瘦せやすい身体作りに関するお話、前回は酵素の働きを高める栄養素についてお伝えしました。
今回もその働きを高めるため、体内環境が酵素に与える影響や改善点を考えてみましょう。
酵素の原料はタンパク質であり、それに加えてビタミンやミネラル類を摂取することでその働きが補われます。
つまり十分なタンパク質を含んだ主菜、栄養バランスの取れた副菜を毎日の食事にしっかりと取り入れることが代謝を高める基礎となり、体質改善の初めの一歩と言えるでしょう。
さらに酵素の働きには体内環境も関係してきます。
私たちが猛暑や騒音の中では仕事の効率が下がるように、酵素にも働きやすい環境があるということですね。
まず第一に重要なのは、体温です。
酵素はタンパク質でできているため、高温にさらされると形を変え力が弱くなってしまいます。
これを熱変性と呼びますが、反対に温度が低い状態でも反応速度が落ちてしまい、うまく働くことができません。
酵素が活性化するためには一定の温度を保つ必要があり、これを「至適温度」と呼びます。
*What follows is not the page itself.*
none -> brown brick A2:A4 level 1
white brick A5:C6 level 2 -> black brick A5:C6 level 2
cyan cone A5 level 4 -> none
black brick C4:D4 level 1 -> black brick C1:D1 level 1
酵素によって差もありますが、人間の至適温度は約37℃とされています。
自分自身の体温と比べてみていかがでしょうか。
体温は1℃下がるだけで酵素の働きも大きく変わります。
体温が普段から35℃台~36℃台前半という人は代謝の低下にも気をつけなければいけません。
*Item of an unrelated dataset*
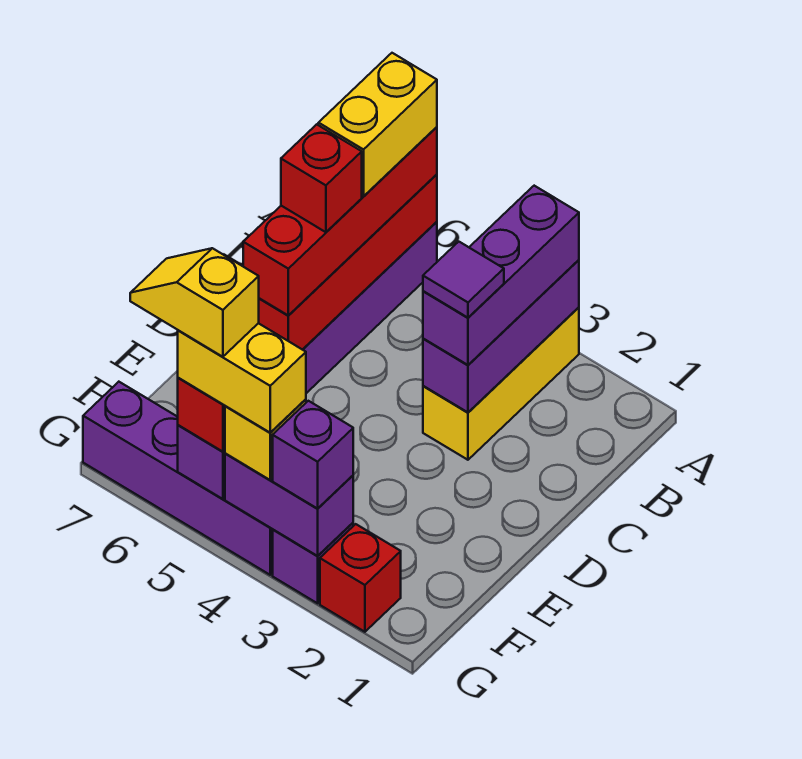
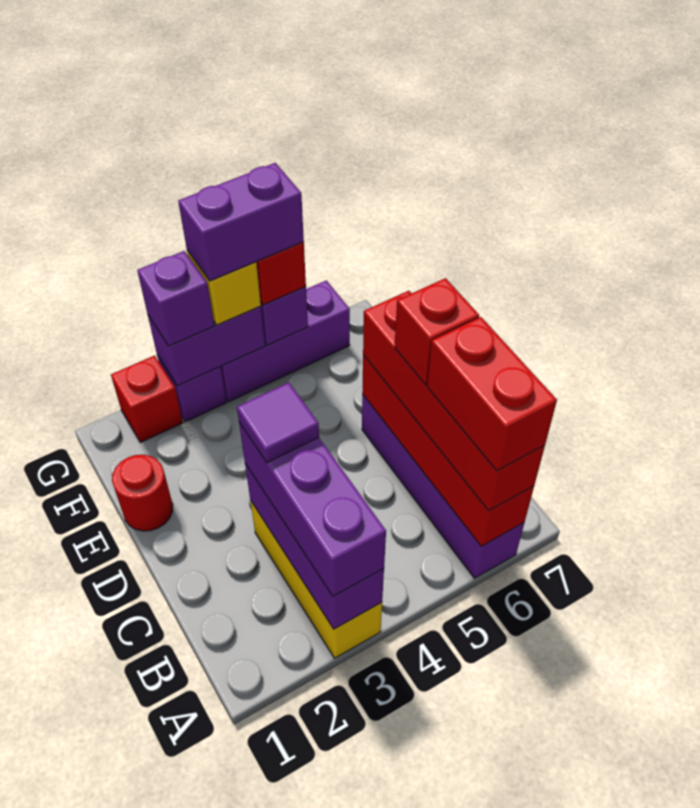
yellow brick A6:B6 level 4 -> red brick A6:B6 level 4
none -> red round brick E1 level 1
purple brick G4:G7 level 1 -> purple brick G4:G6 level 1
yellow brick G4:G5 level 4 -> purple brick G4:G5 level 4
yellow slope G5:G6 level 5 top 5 -> none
以前、冷えや体温調節に関しての記事も書きましたが、低体温では身体の様々な機能も弱くなってしまうということですね。
体内環境でもう一つ大切なのは、pH値です。
pH値とは水溶液中の水素イオンの濃度を表す数値で、0から14までの値で示されます。
数値が低いと酸性、高いとアルカリ性となり、血液やリンパ液といった人間の体液は通常7.4の弱アルカリ性で保たれています。
このpH値も全身の細胞、機能の活性化に関連しており、酵素の働きも例外ではありません。
体温と同じように、pH値にも酵素の働きが最も強くなる「至適pH値」があります。
分泌される場所によって違いはありますが、体内pH値を7.4に維持しておくことが酵素の活性化にとって一番良い環境となります。
pH値は数値が7.35以下(アシドーシス)、または7.45以上(アルカローシス)になると頭痛や不整脈、筋肉の痙攣や意識障害といった危険な症状が現れます。
そのため身体のあらゆる機能を使って数値を保っているので、基本的に大きく変化することはありません。
しかしpH値の維持に日々負担をかけているものがあり、その一つが食事です。
食品も酸性やアルカリ性に分けることができ、米やパンなどの炭水化物、肉、魚類は酸性食品、野菜やキノコ、豆や海藻類などはアルカリ性の食品となります。
糖質過多や栄養バランスの崩れた食生活ではアルカリ性の食品が不足しやすく、体内を酸性に傾けます。
すると体内の酸化を防ぐため、身体は酸を体外へ排出しようとします。
その方法が呼吸です。
二酸化炭素を吐くことでpH値を調節しているので、体内の酸化は呼吸数の増加に繋がるということです。
代謝の話とは少しずれてきてしまいますが、呼吸の乱れは疲労感や過緊張、自律神経系にも悪影響を与えます。
酵素だけでなく全身の機能を正常に保つため、栄養の摂取は大きな意味を持ちます。
トレーニングや運動、見た目のきれいさももちろん重要ですが、良い体内環境づくりにも少し意識を向けてもらえるとなによりです。
大事な食品や栄養素についてはまたいろいろとお伝えできたらと思います。